Start of GIVEN TEXT

The regex pattern I'm using for the initial check is one I found on the web, and I've done barely any modifications to it thusfar... I've made it so that it allows "." as a separator between numbers, but that's it.

Here's the function: (long winded, I know)

/*
* Function to validate a US phone number and split it into it's 3 components
* 3-digit area code, 3-digit exchange code, 4-digit subscriber number
*/
function validPhone($phone) {

  //Set the regex pattern
  $pattern = '/^[\(]?(\d{0,3})[\)]?[\.]?[\/]?[\s]?[\-]?(\d{3})[\s]?[\.]?[\/]?[\-]?(\d{4})[\s]?[x]?(\d*)$/';

  //Set variable to false
  $valid = array(
    'ac'=>false,
    'ec'=>false,
    'sn'=>false,
    'en'=>false,
    'all'=>false,
  );

  //Look for match, then dump patterns to $matches
  if (preg_match($pattern, $phone, $matches)) {

    // Original number
    $phone_number = $matches[0];

    // 3-digit area code
    $area_code = $matches[1];

    // Validate area code based on NANPA standards
    if(ereg('^[2-9]{1}[0-8]{1}[0-9]{1}$', $area_code)) {
      if($area_code != '555') {
        $valid['ac'] = true;
      }
    }

    // 3-digit exchange code
    $exchange_code = $matches[2];

    // Validate exchange code based on NANPA standards
    if(ereg('^[2-9]{1}[0-9]{2}$', $exchange_code)) {
      $valid['ec'] = true;
    }

    // 4-digit subscriber number
    $sub_number = $matches[3];

    // Double check that subscriber number is 0-9 only
    if(ereg('^[0-9]{4}$', $sub_number)) {
      $valid['sn'] = true;
    }

    // Extension number (if entered)

End of GIVEN TEXT
Start of EXCERPTED RECORDS

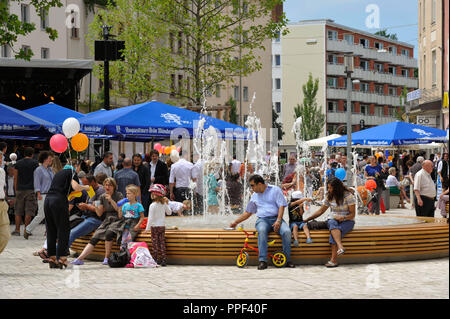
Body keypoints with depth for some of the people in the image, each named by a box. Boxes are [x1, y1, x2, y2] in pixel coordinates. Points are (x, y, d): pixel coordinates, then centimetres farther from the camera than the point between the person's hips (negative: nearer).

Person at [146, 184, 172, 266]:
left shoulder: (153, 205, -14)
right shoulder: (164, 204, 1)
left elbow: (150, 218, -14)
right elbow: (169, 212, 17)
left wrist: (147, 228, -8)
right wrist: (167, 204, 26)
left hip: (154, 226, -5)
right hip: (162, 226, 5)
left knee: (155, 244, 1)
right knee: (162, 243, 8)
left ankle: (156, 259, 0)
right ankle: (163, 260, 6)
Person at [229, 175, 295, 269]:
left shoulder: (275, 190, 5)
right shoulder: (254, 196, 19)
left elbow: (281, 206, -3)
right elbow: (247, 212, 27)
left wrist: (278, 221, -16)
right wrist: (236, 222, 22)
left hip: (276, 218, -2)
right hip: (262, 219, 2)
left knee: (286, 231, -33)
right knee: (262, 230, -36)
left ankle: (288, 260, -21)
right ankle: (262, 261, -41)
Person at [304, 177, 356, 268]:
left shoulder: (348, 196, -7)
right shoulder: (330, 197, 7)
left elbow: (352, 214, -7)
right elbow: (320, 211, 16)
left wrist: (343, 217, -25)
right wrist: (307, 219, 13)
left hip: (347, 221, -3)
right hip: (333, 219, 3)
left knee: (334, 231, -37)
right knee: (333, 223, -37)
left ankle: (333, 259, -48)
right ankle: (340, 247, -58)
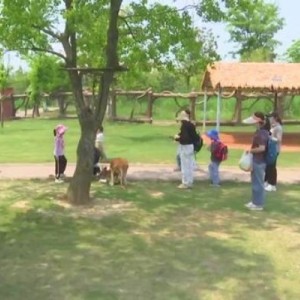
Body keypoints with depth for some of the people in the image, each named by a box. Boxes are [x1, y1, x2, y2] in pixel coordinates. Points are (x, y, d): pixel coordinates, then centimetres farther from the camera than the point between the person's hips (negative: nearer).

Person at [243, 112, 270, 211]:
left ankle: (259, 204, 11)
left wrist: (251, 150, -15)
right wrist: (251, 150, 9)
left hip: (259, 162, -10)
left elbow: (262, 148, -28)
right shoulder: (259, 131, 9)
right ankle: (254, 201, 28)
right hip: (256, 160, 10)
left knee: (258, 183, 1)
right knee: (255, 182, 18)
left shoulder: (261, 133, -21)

End of EXCERPTED RECORDS

### REQUIRED ACTION
Copy out the phone-number validation post from the part that starts with "The regex pattern I'm" and ends after "winded, I know)", swapping "separator" for "delimiter".

### SOLUTION BELOW
The regex pattern I'm using for the initial check is one I found on the web, and I've done barely any modifications to it thusfar... I've made it so that it allows "." as a delimiter between numbers, but that's it.

Here's the function: (long winded, I know)